Già, com'era fatto papà? «Un martello: irresistibile e incontenibile, come sul palco, uno che quando andavamo in metropolitana iniziava a fare le imitazioni in mezzo alla gente, io mi vergognavo e dicevo “Basta papà, dai” e lui niente, anzi ad alta voce: Scusa?! Che cousa! Sent'bello, i sso' milanesss. Ogni volta così». Lo diceva per far ridere, milanesss i cent pi cent, ma Porcaro, nonostante il cognome e un debole per le 128 Krups rosa con interni leopardati, milanese si sentiva davvero. «Non avrebbe abbandonato questa città per nulla al mondo, in Puglia andava una volta all'anno a trovare i parenti, ma poi subito su a Milano, dove peraltro diceva che il 70 per cento sono pugliesi. Gli piaceva tutto della città, ristoranti e osterie soprattutto, be’ per uno come lui che tutte le sere finito lo spettacolo si andava fuori a mangiare... Una cosa non sopportava: l'immigrazione, non dei terùn però, degli orientali, i giapponaiiis come diceva lui».

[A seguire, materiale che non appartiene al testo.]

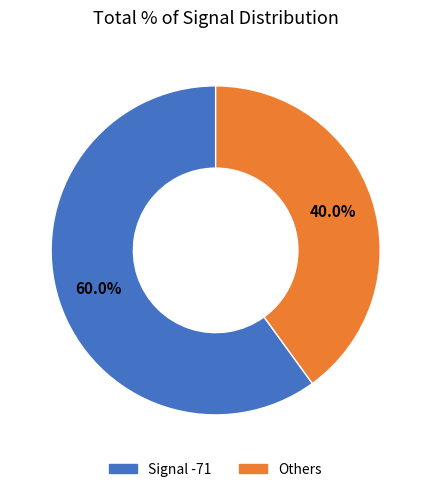

Is there any slice that represents more than half of the pie?

Yes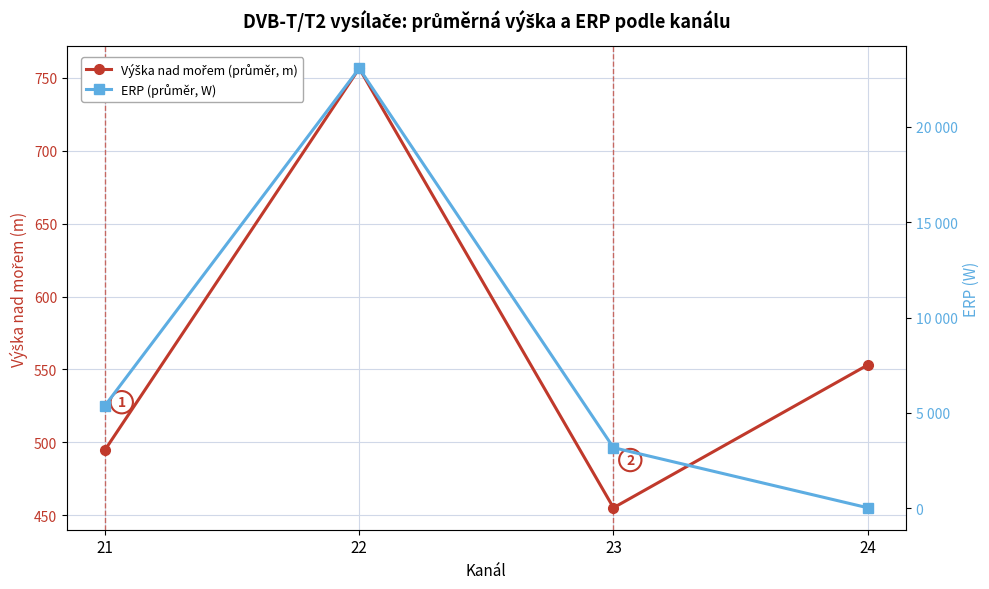

Which has a higher value, 22 or 23?

22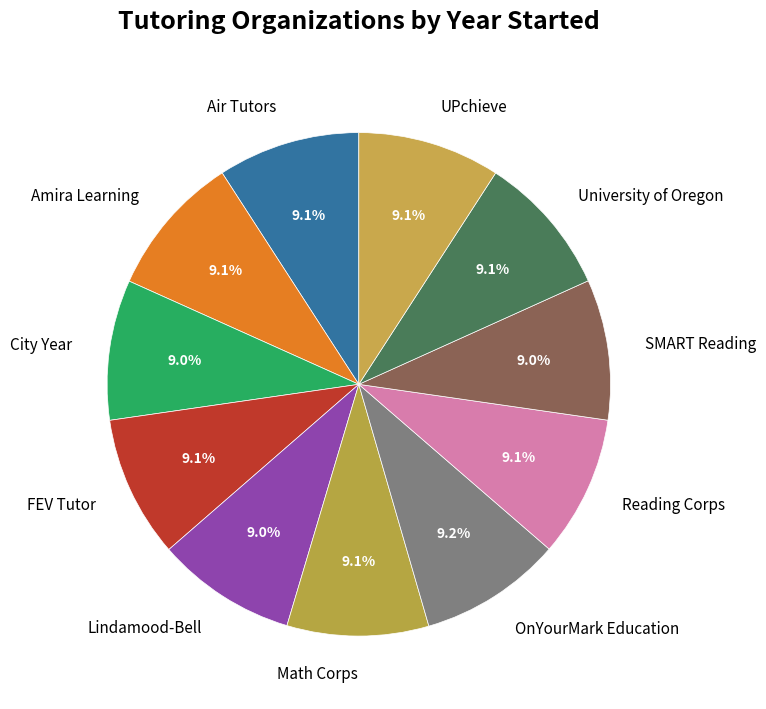

What is the ratio of the value at Math Corps to the value at City Year?

1.0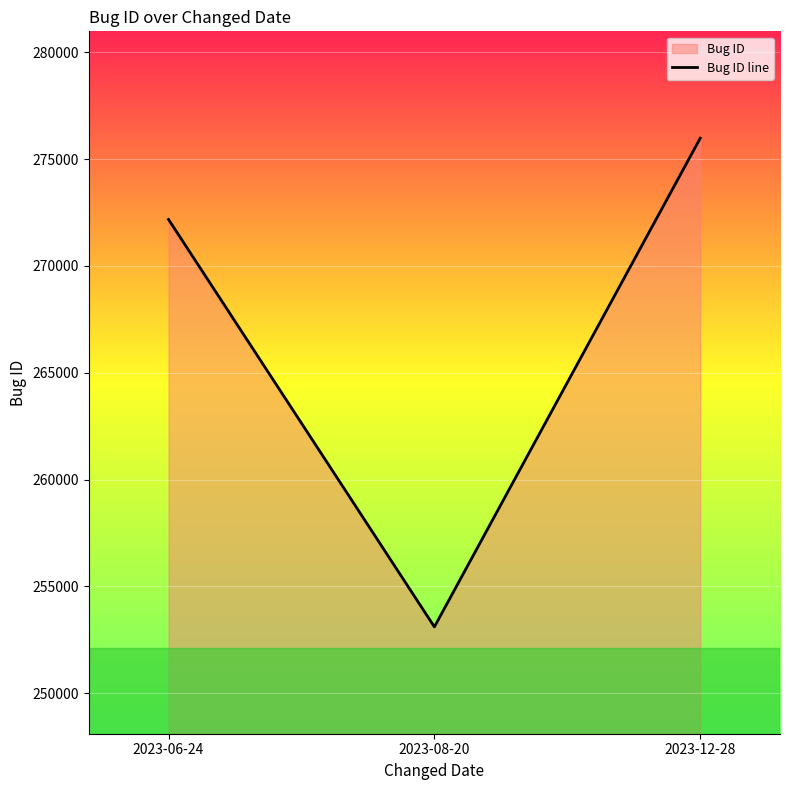

How many distinct data groups are displayed?

1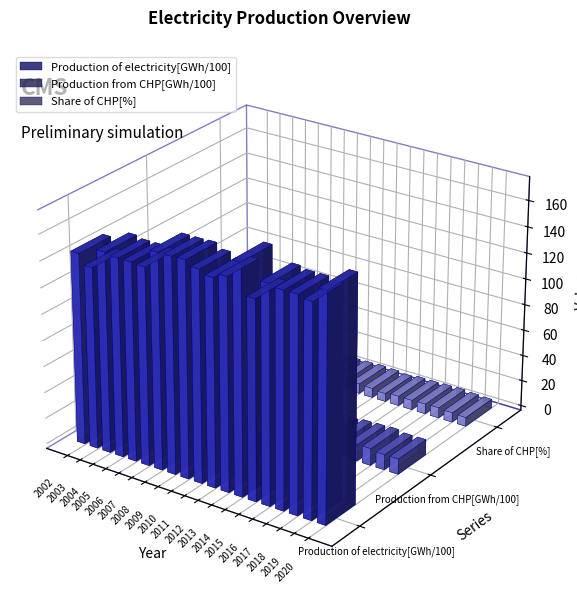

How many series are shown in this chart?

3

Ne diceva e ne faceva di cose, lui: parole e lingue inventate, zeppe, improvvisazioni, smorfie, tutte l'armamentario che fa di un vero artista quello che è: un talento naturale. Oggi purtroppo Giorgio Porcaro lo hanno dimenticato in tanti, quasi tutti. Verrebbe voglia di chiedergli scussa. Che in milanese si dice me dispiass.